··· INFORMATION PROVIDED

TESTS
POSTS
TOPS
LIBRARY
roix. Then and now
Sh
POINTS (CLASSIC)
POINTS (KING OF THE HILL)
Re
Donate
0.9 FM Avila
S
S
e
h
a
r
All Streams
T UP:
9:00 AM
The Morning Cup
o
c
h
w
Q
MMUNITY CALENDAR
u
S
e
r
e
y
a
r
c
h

······
··· INFORMATION PROVIDED

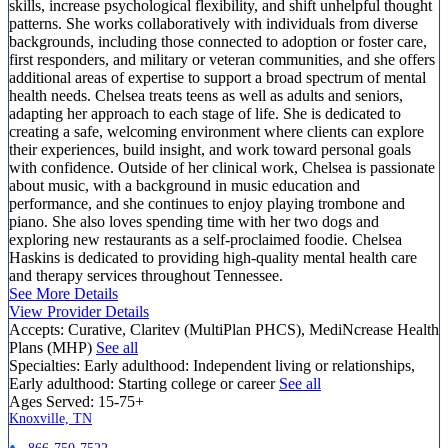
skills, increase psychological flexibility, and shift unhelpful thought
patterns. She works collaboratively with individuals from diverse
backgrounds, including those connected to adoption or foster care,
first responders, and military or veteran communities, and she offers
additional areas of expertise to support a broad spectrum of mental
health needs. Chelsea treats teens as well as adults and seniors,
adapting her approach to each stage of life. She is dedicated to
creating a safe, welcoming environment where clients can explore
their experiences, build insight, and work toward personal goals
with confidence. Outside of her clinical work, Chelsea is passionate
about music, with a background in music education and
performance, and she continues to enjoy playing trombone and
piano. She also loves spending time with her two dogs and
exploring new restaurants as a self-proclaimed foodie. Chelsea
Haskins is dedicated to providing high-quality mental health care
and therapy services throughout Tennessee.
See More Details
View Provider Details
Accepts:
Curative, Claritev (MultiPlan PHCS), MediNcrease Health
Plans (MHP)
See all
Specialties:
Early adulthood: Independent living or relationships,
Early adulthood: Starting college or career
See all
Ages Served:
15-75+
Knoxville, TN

······

* _DIRECTIVE_
Copy each line of the listing in which the word "mental" can be found.

* _TASK RESPONSE_
additional areas of expertise to support a broad spectrum of mental
Haskins is dedicated to providing high-quality mental health care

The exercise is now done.